• [ESTRATTO]
◇ ◇ ◇ ◇ ◇ ◇ ◇

Dispiace dirlo, perché stiamo parlando di un uomo di quasi 83 anni che si è quasi sempre occupato degli affari suoi anche durante la vita politica, ma Berlusconi è l’unica opzione per un’Italia che detesti l’estremismo di destra e di sinistra, lo statalismo declinato in varie forme dai Cinque Stelle, le parti sociali santificate dal PD, il micropartitismo da intelligentoni.

Lo diciamo ovviamente con amarezza, visto che i giornalisti nel suo caso lo hanno spesso attaccato per le stupidaggini e non per le cose di sostanza. Anche quelli sportivi: quanti pensosi editoriali sulla sua maleducazione (inesistente, era un suo diritto) nel dettare le formazioni ad Ancelotti, quanto silenzio sulla modalità con cui ha venduto il Milan. Certo per gli economisti CEPU, quelli dello stadio di proprietà e del merchandising asiatico, è normale che un cinese senza arte né parte preferisca perdere 500 milioni che trovare un ulteriore prestito per un aumento di capitale da 32…

Fatto sta che dopo il 26 maggio l’Italia liberale si troverà di fatto senza rappresentanza in Europa, nemmeno con un europeismo scettico come quello rappresentato da Forza Italia. Le domande da farsi sono adesso due. La prima: quanto vale elettoralmente questa Italia, al di là del fatto che sia ridicolo che nel 2019 sia ancora rappresentata da Berlusconi? La seconda: chi dopo Berlusconi proverà a mettere insieme quella che secondo noi è l’Italia migliore, quella che per forma mentale non scende in piazza nemmeno per difendere i propri interessi?

◇ ◇ ◇ ◇ ◇ ◇ ◇

• [CONSEGNA] Prosegui il brano su Berlusconi e sull'Italia liberale, riprendendo subito dopo la sua ultima frase.

◇ ◇ ◇ ◇ ◇ ◇ ◇

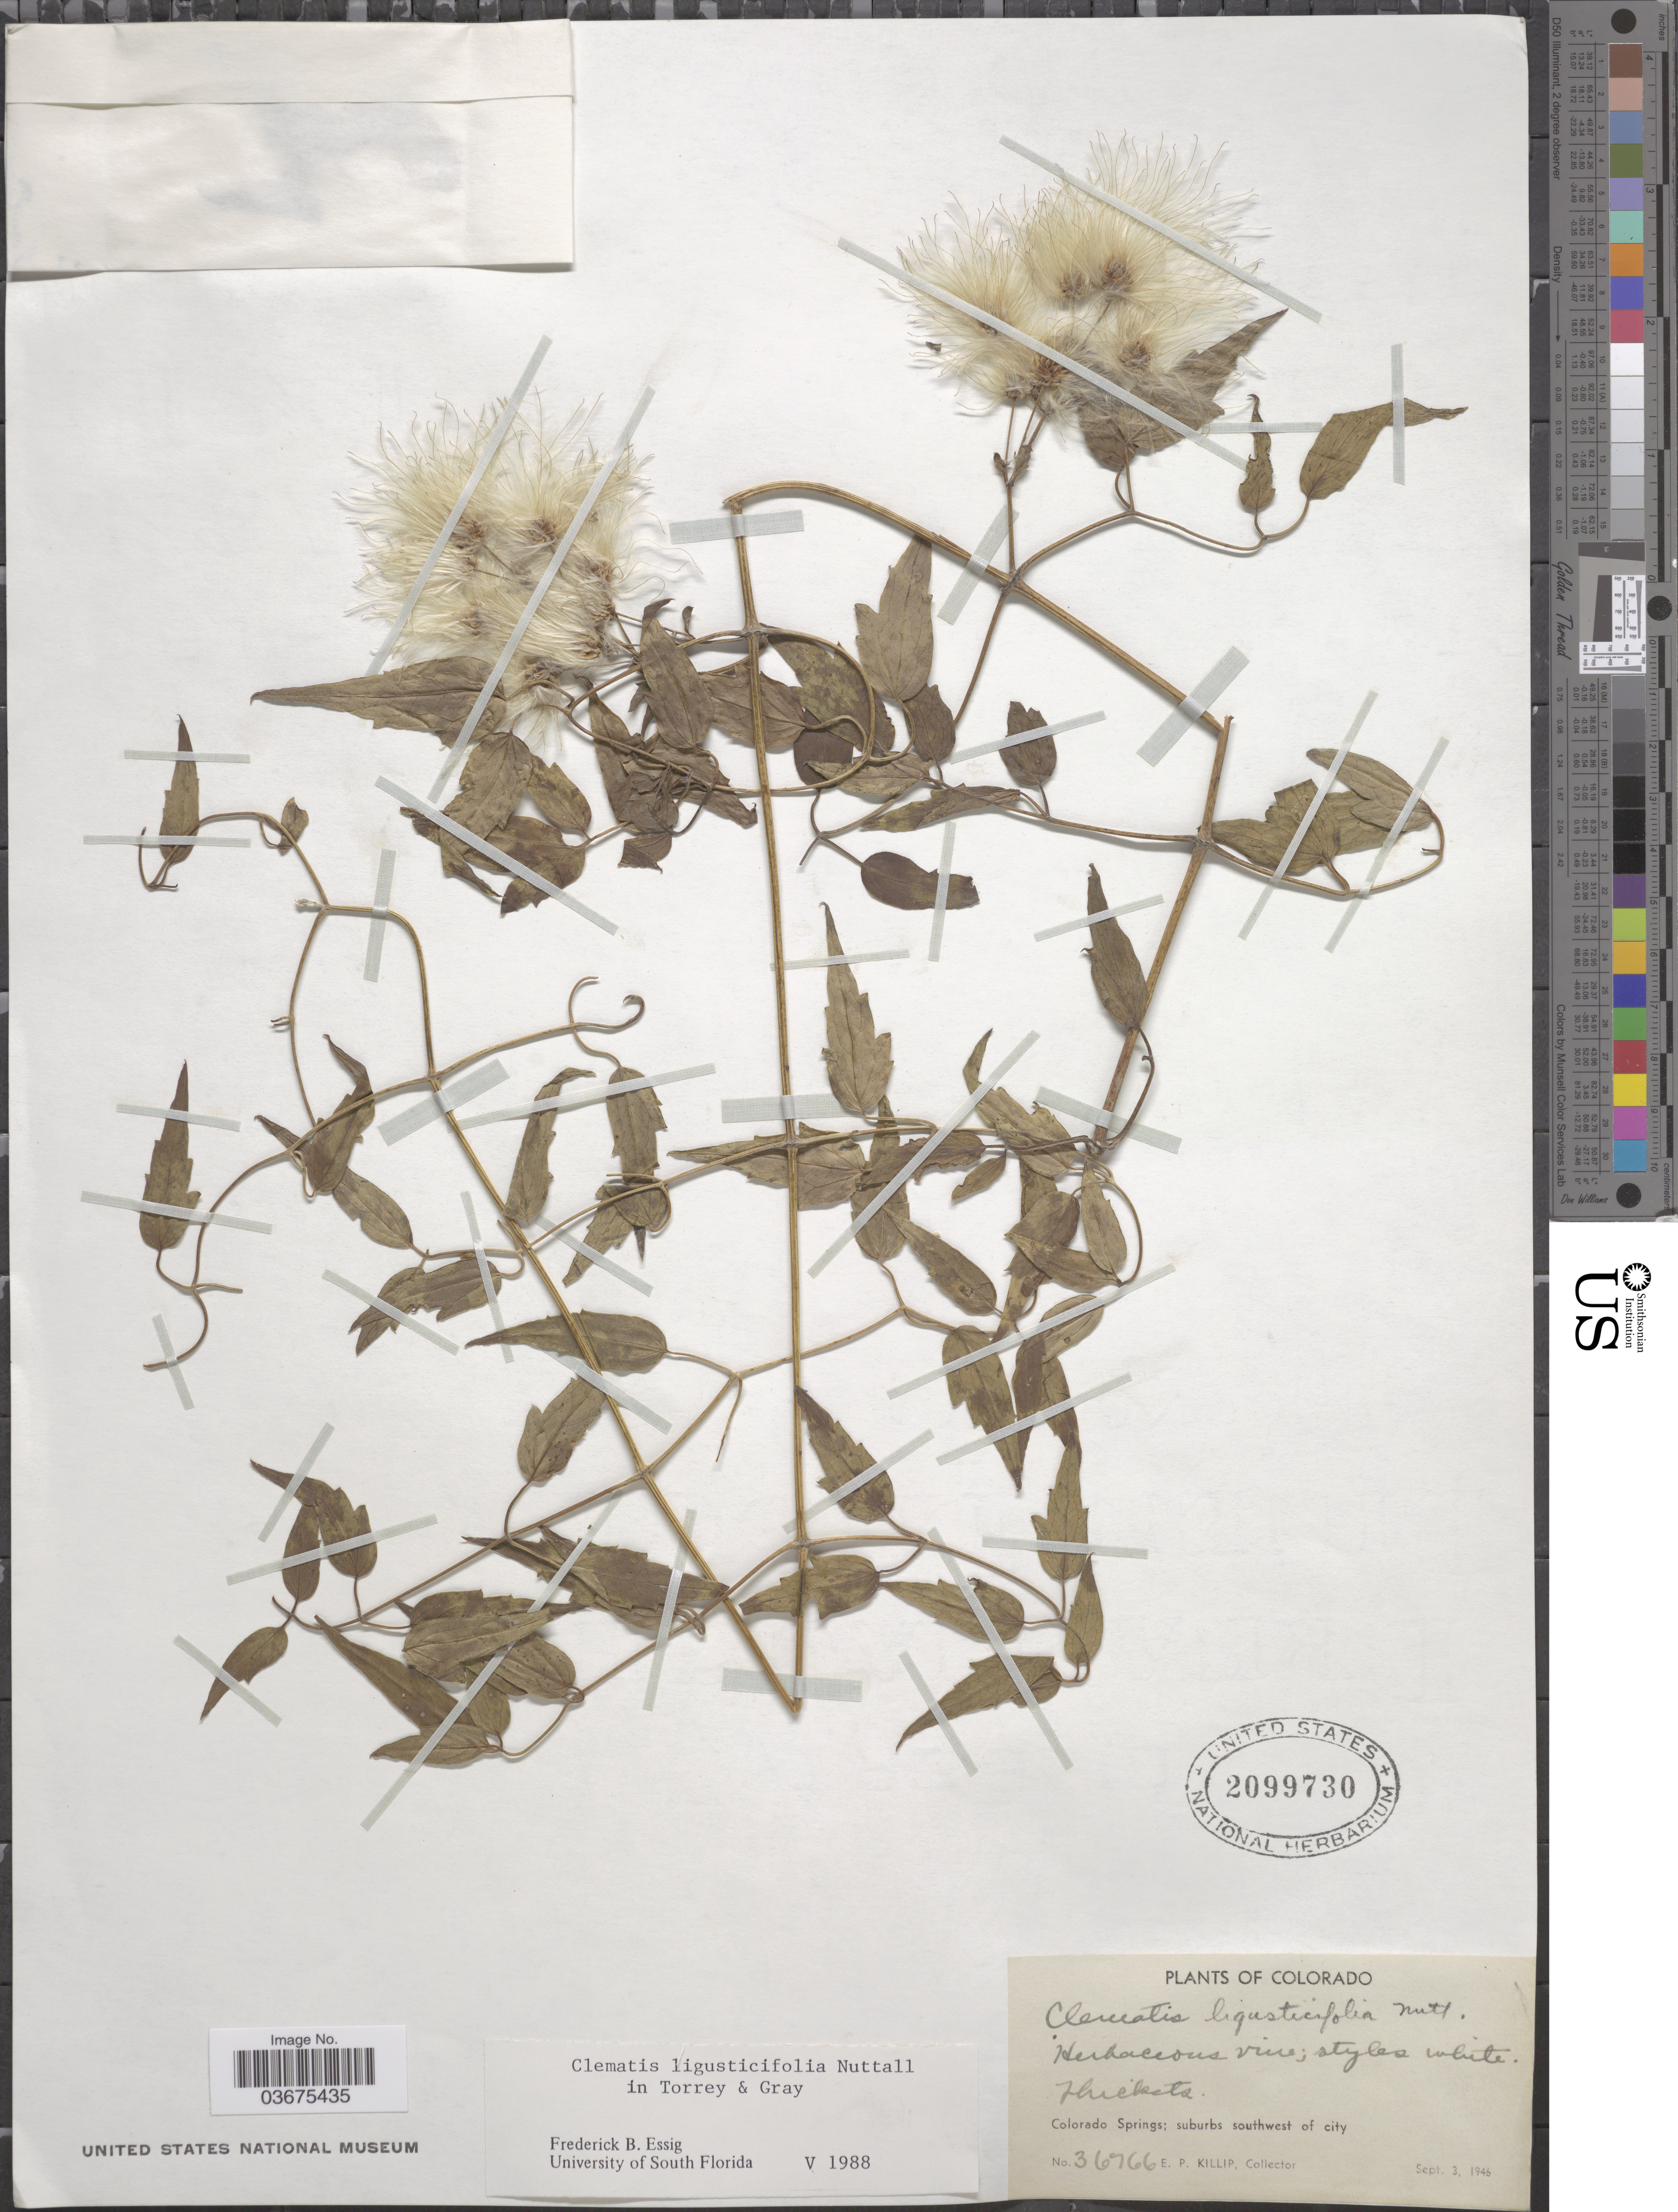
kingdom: Plantae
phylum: Tracheophyta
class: Magnoliopsida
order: Ranunculales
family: Ranunculaceae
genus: Clematis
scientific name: Clematis ligusticifolia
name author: Nutt.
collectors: E. P. Killip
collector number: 36766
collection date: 1946-09-03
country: United States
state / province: Colorado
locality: Colorado Springs; suburbs southwest of city.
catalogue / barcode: US 2099730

◇ ◇ ◇ ◇ ◇ ◇ ◇

• [ESERCIZIO SVOLTO]
La risposta alla prima domanda è complicata, perché tutti a parole si dicono liberali anche se poi nella sostanza boicottano qualsiasi elemento di reale competizione. Senza fare esempi lontani, basti pensare alla situazione di Alitalia: un’azienda che dovrebbe fallire domani mattina, con i sussidi a chi ha perso il lavoro (magari non per sempre, visto che altri entrerebbero sul mercato e assumerebbero) che costerebbero allo Stato molto meno della discesa forzata in campo di Ferrovie e Tesoro, senza contare la porcheria del perdono ai Benetton per la tragedia del ponte Morandi. A suo tempo Berlusconi non si comportò diversamente dai politici di oggi, con i capitani coraggiosi e tutto il resto, stiamo quando parlando di un liberalismo-liberismo puramente teorico. Ecco, anche oggi manca un partito che dica che il carrozzone Alitalia debba fallire. E domani?

La risposta alla seconda domanda è desumibile da tanti movimenti all’interno dei media. Urbano Cairo sta per scendere in campo: pur essendo sprovvisto di una visione di fondo, ha giornali, televisioni, relativamente pochi scheletri nell’armadio. Lo farà sulle ceneri (politiche) di Berlusconi, che qualche mese fa ha provato per l’ultima volta a coinvolgerlo in un nebuloso progetto post-Forza Italia. Ma il post Forza Italia non esisterà mai, con la morte di Berlusconi finirà tutto. Che la discesa in campo di Cairo sia da frontman o da tessera numero uno, come fu De Benedetti, del nuovo ipotetico e al momento inesistente partito di Renzi, è ancora da vedere.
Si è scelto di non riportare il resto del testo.